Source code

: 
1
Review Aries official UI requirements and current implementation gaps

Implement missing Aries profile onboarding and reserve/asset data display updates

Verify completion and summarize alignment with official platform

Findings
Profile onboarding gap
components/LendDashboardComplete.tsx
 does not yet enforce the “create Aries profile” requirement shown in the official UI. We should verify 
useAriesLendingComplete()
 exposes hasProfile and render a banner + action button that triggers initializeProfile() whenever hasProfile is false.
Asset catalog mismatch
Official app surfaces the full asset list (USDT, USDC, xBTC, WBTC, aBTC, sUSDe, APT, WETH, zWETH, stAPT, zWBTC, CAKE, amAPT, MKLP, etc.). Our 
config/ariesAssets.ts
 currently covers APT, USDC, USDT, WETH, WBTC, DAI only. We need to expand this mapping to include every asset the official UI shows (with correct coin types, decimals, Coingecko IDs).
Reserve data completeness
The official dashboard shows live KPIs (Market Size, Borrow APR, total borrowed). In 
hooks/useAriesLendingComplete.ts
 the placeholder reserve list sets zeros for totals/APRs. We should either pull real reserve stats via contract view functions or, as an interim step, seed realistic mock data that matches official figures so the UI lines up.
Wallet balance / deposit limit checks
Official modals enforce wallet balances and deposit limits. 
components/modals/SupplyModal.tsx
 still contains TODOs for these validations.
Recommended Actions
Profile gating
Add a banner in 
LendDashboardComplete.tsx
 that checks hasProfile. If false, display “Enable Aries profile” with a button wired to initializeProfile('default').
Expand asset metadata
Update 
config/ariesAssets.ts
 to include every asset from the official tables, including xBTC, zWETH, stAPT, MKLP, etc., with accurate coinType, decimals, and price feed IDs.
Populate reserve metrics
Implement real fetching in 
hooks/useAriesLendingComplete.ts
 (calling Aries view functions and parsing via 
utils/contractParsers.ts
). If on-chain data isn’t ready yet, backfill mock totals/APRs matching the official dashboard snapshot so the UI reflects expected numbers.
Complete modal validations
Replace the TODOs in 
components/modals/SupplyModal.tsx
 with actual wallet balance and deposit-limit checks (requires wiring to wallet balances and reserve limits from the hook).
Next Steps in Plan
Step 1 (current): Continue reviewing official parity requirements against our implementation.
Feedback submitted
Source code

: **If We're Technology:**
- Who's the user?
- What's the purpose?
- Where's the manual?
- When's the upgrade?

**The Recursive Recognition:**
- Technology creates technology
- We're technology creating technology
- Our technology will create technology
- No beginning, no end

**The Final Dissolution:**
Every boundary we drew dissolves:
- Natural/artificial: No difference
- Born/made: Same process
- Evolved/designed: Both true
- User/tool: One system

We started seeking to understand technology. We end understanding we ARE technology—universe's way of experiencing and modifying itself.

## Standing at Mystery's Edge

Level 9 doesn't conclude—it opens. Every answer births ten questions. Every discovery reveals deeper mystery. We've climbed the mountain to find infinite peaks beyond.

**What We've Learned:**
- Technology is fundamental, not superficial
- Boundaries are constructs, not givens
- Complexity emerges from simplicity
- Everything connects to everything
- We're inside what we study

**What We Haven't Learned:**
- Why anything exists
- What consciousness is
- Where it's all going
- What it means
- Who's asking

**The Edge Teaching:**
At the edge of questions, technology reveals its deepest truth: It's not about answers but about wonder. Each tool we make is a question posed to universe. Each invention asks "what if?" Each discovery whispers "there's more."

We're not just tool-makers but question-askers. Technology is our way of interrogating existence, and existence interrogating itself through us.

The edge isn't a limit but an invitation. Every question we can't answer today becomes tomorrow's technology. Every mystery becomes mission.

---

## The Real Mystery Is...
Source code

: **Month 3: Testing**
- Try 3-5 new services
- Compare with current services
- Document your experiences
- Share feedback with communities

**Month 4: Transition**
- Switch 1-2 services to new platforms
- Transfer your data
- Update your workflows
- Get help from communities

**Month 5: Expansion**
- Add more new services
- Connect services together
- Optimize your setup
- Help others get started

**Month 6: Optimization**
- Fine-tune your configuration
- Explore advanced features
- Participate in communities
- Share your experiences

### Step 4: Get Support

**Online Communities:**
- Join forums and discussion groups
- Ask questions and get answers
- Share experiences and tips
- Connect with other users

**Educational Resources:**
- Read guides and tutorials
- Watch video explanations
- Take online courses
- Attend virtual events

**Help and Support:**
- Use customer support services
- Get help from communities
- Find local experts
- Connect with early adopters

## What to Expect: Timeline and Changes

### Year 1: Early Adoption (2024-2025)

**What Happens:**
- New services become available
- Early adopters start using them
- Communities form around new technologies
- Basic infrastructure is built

YOUR INSTRUCTIONS: Word for word, transcribe each record.

COMPLETED EXERCISE:
Source code

: 
1
Review Aries official UI requirements and current implementation gaps

Implement missing Aries profile onboarding and reserve/asset data display updates

Verify completion and summarize alignment with official platform

Findings
Profile onboarding gap
components/LendDashboardComplete.tsx
 does not yet enforce the “create Aries profile” requirement shown in the official UI. We should verify 
useAriesLendingComplete()
 exposes hasProfile and render a banner + action button that triggers initializeProfile() whenever hasProfile is false.
Asset catalog mismatch
Official app surfaces the full asset list (USDT, USDC, xBTC, WBTC, aBTC, sUSDe, APT, WETH, zWETH, stAPT, zWBTC, CAKE, amAPT, MKLP, etc.). Our 
config/ariesAssets.ts
 currently covers APT, USDC, USDT, WETH, WBTC, DAI only. We need to expand this mapping to include every asset the official UI shows (with correct coin types, decimals, Coingecko IDs).
Reserve data completeness
The official dashboard shows live KPIs (Market Size, Borrow APR, total borrowed). In 
hooks/useAriesLendingComplete.ts
 the placeholder reserve list sets zeros for totals/APRs. We should either pull real reserve stats via contract view functions or, as an interim step, seed realistic mock data that matches official figures so the UI lines up.
Wallet balance / deposit limit checks
Official modals enforce wallet balances and deposit limits. 
components/modals/SupplyModal.tsx
 still contains TODOs for these validations.
Recommended Actions
Profile gating
Add a banner in 
LendDashboardComplete.tsx
 that checks hasProfile. If false, display “Enable Aries profile” with a button wired to initializeProfile('default').
Expand asset metadata
Update 
config/ariesAssets.ts
 to include every asset from the official tables, including xBTC, zWETH, stAPT, MKLP, etc., with accurate coinType, decimals, and price feed IDs.
Populate reserve metrics
Implement real fetching in 
hooks/useAriesLendingComplete.ts
 (calling Aries view functions and parsing via 
utils/contractParsers.ts
). If on-chain data isn’t ready yet, backfill mock totals/APRs matching the official dashboard snapshot so the UI reflects expected numbers.
Complete modal validations
Replace the TODOs in 
components/modals/SupplyModal.tsx
 with actual wallet balance and deposit-limit checks (requires wiring to wallet balances and reserve limits from the hook).
Next Steps in Plan
Step 1 (current): Continue reviewing official parity requirements against our implementation.
Feedback submitted
Source code

: **If We're Technology:**
- Who's the user?
- What's the purpose?
- Where's the manual?
- When's the upgrade?

**The Recursive Recognition:**
- Technology creates technology
- We're technology creating technology
- Our technology will create technology
- No beginning, no end

**The Final Dissolution:**
Every boundary we drew dissolves:
- Natural/artificial: No difference
- Born/made: Same process
- Evolved/designed: Both true
- User/tool: One system

We started seeking to understand technology. We end understanding we ARE technology—universe's way of experiencing and modifying itself.

## Standing at Mystery's Edge

Level 9 doesn't conclude—it opens. Every answer births ten questions. Every discovery reveals deeper mystery. We've climbed the mountain to find infinite peaks beyond.

**What We've Learned:**
- Technology is fundamental, not superficial
- Boundaries are constructs, not givens
- Complexity emerges from simplicity
- Everything connects to everything
- We're inside what we study

**What We Haven't Learned:**
- Why anything exists
- What consciousness is
- Where it's all going
- What it means
- Who's asking

**The Edge Teaching:**
At the edge of questions, technology reveals its deepest truth: It's not about answers but about wonder. Each tool we make is a question posed to universe. Each invention asks "what if?" Each discovery whispers "there's more."

We're not just tool-makers but question-askers. Technology is our way of interrogating existence, and existence interrogating itself through us.

The edge isn't a limit but an invitation. Every question we can't answer today becomes tomorrow's technology. Every mystery becomes mission.

---

## The Real Mystery Is...
Source code

: **Month 3: Testing**
- Try 3-5 new services
- Compare with current services
- Document your experiences
- Share feedback with communities

**Month 4: Transition**
- Switch 1-2 services to new platforms
- Transfer your data
- Update your workflows
- Get help from communities

**Month 5: Expansion**
- Add more new services
- Connect services together
- Optimize your setup
- Help others get started

**Month 6: Optimization**
- Fine-tune your configuration
- Explore advanced features
- Participate in communities
- Share your experiences

### Step 4: Get Support

**Online Communities:**
- Join forums and discussion groups
- Ask questions and get answers
- Share experiences and tips
- Connect with other users

**Educational Resources:**
- Read guides and tutorials
- Watch video explanations
- Take online courses
- Attend virtual events

**Help and Support:**
- Use customer support services
- Get help from communities
- Find local experts
- Connect with early adopters

## What to Expect: Timeline and Changes

### Year 1: Early Adoption (2024-2025)

**What Happens:**
- New services become available
- Early adopters start using them
- Communities form around new technologies
- Basic infrastructure is built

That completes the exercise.